SUPPLIED ENTRIES:
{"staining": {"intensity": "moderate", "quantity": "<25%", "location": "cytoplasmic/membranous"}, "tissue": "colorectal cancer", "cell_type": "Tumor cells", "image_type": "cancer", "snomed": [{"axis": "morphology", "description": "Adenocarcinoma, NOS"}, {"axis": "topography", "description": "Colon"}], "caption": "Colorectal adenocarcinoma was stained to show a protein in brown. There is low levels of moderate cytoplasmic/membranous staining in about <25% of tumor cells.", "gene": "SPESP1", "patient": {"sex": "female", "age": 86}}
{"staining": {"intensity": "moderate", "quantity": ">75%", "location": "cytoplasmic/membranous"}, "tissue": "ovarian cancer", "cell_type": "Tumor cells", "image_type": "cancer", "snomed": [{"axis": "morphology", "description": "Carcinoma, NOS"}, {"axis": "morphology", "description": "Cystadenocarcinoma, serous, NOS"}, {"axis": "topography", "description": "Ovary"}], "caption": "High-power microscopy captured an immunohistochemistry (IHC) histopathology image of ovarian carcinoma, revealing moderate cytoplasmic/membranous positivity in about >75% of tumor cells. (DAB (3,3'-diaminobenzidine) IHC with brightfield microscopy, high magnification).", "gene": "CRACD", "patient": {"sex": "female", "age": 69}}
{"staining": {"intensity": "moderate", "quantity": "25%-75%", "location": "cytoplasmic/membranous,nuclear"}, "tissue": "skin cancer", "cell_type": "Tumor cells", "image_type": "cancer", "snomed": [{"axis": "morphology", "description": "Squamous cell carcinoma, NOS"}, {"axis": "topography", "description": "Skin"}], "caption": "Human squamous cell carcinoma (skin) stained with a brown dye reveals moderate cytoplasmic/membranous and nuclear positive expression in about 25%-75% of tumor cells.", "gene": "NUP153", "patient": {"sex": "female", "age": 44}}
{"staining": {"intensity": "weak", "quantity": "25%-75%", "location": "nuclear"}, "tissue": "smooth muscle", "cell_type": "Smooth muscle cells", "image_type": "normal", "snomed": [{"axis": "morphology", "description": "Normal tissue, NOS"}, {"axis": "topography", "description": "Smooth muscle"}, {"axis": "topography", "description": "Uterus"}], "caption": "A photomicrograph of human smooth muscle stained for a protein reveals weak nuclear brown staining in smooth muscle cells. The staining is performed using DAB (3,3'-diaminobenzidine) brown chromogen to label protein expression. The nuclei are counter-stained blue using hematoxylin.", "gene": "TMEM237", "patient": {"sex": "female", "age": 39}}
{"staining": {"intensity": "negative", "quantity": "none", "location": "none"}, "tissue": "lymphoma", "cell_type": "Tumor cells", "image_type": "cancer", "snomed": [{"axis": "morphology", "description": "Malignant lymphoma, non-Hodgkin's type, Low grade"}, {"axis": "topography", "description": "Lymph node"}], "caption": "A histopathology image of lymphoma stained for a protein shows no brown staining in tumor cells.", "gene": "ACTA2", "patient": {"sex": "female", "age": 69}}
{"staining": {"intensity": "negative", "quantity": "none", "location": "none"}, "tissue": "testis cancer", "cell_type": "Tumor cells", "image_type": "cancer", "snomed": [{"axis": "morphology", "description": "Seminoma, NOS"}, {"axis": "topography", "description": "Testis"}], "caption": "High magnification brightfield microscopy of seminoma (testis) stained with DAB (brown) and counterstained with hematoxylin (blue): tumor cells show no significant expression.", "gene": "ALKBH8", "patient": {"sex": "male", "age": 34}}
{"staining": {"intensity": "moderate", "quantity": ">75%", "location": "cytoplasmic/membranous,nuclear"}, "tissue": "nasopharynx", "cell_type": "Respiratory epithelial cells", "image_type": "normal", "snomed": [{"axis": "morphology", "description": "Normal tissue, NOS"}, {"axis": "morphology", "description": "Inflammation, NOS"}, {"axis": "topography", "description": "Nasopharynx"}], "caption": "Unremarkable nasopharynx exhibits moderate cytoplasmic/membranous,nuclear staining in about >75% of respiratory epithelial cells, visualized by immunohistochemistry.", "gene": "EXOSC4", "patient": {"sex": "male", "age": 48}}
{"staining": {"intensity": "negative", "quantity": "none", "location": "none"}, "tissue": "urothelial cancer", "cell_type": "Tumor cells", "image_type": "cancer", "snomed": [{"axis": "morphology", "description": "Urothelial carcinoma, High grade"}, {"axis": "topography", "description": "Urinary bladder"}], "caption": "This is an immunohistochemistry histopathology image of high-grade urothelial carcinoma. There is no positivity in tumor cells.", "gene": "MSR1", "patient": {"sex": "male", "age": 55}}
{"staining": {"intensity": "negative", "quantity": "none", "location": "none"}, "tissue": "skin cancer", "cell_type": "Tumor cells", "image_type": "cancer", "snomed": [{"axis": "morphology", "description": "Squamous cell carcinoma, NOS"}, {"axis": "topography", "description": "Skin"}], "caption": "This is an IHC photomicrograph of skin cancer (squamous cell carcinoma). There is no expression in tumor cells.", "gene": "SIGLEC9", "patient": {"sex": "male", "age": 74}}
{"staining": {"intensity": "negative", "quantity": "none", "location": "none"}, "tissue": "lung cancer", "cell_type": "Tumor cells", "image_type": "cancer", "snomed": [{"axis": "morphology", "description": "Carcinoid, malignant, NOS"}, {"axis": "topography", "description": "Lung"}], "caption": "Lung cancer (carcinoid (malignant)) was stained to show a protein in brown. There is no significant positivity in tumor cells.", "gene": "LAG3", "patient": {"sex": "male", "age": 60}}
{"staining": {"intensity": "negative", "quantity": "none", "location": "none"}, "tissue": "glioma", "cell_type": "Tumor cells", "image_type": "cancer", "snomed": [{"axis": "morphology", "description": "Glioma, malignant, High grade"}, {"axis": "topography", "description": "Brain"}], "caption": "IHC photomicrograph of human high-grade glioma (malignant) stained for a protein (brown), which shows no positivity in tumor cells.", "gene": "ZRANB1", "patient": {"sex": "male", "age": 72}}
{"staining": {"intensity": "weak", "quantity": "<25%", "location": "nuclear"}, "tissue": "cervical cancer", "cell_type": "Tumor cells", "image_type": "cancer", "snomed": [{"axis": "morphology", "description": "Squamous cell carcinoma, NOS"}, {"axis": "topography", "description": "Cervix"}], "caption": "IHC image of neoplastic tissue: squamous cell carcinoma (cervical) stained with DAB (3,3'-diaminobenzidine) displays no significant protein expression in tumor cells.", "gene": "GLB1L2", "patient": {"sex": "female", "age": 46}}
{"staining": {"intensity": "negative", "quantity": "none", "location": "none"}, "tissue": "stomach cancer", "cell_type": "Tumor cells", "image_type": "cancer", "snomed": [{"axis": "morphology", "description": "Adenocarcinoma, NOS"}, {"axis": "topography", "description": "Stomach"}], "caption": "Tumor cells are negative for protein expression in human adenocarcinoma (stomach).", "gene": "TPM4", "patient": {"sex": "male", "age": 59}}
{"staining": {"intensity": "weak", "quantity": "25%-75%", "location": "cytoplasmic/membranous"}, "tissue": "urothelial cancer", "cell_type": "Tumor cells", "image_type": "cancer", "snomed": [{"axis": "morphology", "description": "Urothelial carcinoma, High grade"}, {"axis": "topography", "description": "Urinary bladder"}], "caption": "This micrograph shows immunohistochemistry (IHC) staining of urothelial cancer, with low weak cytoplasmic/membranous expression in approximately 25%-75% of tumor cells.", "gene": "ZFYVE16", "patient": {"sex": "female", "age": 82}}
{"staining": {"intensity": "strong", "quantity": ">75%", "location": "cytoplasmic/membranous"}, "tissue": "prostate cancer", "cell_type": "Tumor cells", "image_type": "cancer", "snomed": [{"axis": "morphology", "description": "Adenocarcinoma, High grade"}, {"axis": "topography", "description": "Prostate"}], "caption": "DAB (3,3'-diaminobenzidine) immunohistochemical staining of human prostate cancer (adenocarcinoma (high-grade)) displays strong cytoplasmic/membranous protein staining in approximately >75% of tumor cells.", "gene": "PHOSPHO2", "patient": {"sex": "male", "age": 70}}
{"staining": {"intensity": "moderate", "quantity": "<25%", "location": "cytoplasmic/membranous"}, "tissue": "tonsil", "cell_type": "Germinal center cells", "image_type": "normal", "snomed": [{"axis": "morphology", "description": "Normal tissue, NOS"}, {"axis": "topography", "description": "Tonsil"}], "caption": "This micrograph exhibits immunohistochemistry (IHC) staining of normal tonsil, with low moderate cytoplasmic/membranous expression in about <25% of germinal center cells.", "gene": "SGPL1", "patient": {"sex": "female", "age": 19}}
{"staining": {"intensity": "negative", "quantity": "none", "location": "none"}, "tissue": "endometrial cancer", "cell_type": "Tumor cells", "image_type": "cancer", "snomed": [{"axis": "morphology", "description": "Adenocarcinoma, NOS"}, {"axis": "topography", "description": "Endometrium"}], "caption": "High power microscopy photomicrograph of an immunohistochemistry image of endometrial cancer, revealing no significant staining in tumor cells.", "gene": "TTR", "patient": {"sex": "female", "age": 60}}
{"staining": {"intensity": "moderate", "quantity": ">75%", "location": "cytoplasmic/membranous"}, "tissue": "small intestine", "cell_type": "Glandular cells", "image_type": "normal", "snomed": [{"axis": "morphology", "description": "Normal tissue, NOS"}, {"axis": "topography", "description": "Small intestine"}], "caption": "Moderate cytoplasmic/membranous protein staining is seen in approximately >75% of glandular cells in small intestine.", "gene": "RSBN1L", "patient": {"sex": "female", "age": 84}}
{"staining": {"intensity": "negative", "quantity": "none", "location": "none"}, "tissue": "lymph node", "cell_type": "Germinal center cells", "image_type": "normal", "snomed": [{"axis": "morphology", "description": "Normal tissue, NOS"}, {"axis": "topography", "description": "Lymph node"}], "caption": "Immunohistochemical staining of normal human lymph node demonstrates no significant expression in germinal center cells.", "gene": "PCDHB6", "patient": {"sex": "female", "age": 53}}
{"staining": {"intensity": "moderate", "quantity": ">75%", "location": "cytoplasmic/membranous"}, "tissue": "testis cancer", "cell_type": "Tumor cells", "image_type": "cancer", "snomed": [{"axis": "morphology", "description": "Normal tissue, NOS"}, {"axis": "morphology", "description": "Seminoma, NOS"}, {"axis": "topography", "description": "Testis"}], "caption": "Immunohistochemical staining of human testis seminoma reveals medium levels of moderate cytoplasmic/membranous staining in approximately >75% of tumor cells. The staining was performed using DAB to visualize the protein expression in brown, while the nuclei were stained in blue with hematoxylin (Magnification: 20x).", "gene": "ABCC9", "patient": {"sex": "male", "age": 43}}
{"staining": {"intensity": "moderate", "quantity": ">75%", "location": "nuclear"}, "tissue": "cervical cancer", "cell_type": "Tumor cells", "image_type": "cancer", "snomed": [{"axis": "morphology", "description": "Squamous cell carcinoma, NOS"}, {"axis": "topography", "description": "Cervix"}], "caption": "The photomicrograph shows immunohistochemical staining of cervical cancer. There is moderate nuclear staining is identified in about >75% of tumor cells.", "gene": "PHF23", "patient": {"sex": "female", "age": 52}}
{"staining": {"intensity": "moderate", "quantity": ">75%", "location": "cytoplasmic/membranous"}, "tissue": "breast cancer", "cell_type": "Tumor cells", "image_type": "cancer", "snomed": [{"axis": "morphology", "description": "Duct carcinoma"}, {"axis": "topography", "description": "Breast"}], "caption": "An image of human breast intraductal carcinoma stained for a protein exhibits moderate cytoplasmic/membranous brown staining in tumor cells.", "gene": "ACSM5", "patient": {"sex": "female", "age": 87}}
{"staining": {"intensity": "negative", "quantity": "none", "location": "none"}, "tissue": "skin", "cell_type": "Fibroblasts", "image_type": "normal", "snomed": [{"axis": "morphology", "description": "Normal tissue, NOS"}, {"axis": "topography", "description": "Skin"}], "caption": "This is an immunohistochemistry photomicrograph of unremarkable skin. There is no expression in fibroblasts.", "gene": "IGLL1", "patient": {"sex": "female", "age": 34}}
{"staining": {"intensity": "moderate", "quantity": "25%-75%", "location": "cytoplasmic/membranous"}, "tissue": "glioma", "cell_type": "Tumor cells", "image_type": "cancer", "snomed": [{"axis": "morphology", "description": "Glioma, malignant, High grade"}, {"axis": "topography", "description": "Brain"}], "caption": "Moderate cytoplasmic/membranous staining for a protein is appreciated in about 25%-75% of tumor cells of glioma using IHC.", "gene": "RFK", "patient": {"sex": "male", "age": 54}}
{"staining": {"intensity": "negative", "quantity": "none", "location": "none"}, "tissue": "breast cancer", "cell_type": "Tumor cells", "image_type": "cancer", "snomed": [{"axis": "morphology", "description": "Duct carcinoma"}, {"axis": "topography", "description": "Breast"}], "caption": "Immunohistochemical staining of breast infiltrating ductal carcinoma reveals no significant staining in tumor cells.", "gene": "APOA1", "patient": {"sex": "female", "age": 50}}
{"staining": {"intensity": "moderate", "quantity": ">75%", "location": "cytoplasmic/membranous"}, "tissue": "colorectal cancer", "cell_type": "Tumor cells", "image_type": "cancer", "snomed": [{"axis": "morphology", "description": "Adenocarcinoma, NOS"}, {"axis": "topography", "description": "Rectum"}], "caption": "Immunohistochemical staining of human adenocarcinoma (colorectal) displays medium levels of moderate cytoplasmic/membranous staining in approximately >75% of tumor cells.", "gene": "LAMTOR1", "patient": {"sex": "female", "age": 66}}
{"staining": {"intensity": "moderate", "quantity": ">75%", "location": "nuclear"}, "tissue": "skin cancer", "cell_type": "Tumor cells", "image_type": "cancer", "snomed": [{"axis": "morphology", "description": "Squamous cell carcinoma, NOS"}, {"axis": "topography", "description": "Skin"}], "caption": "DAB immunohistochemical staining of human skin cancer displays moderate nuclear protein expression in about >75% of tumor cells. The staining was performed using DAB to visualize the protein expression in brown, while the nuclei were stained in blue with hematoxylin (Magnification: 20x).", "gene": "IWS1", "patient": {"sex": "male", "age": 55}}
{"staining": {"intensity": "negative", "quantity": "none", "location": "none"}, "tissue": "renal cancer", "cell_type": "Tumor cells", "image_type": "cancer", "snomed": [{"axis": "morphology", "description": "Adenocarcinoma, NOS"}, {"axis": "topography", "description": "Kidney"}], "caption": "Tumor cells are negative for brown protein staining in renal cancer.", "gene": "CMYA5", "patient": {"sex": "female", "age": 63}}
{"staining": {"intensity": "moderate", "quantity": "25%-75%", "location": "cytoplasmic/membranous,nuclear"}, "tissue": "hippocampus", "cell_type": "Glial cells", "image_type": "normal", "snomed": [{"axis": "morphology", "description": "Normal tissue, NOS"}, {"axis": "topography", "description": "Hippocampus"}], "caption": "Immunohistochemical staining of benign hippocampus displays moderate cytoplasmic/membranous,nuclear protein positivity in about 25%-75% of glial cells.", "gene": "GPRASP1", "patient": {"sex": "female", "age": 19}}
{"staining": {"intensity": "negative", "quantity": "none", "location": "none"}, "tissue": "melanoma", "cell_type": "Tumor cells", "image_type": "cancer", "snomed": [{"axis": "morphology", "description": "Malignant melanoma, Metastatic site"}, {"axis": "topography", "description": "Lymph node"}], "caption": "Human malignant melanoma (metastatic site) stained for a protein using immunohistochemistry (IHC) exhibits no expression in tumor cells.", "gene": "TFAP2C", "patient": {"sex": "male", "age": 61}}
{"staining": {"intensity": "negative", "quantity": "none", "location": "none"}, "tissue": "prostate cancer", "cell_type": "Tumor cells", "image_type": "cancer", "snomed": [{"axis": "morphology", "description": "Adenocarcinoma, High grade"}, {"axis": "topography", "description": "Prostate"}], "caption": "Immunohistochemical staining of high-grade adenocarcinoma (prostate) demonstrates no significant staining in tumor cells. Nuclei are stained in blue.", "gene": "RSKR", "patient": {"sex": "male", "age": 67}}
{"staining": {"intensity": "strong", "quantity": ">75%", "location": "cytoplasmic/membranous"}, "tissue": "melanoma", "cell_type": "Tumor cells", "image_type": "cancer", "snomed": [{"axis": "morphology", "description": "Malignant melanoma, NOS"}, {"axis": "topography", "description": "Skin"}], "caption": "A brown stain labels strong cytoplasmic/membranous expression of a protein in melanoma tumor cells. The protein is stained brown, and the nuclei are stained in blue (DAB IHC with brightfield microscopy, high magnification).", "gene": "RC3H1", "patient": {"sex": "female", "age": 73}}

PROBLEM: From the records above, copy only the lines starting with the line that holds "(3,3'-diaminobenzidine) immunohistochemical staining" and going on through the line that holds "micrograph exhibits immunohistochemistry", exactly as written.

RESULT:
{"staining": {"intensity": "strong", "quantity": ">75%", "location": "cytoplasmic/membranous"}, "tissue": "prostate cancer", "cell_type": "Tumor cells", "image_type": "cancer", "snomed": [{"axis": "morphology", "description": "Adenocarcinoma, High grade"}, {"axis": "topography", "description": "Prostate"}], "caption": "DAB (3,3'-diaminobenzidine) immunohistochemical staining of human prostate cancer (adenocarcinoma (high-grade)) displays strong cytoplasmic/membranous protein staining in approximately >75% of tumor cells.", "gene": "PHOSPHO2", "patient": {"sex": "male", "age": 70}}
{"staining": {"intensity": "moderate", "quantity": "<25%", "location": "cytoplasmic/membranous"}, "tissue": "tonsil", "cell_type": "Germinal center cells", "image_type": "normal", "snomed": [{"axis": "morphology", "description": "Normal tissue, NOS"}, {"axis": "topography", "description": "Tonsil"}], "caption": "This micrograph exhibits immunohistochemistry (IHC) staining of normal tonsil, with low moderate cytoplasmic/membranous expression in about <25% of germinal center cells.", "gene": "SGPL1", "patient": {"sex": "female", "age": 19}}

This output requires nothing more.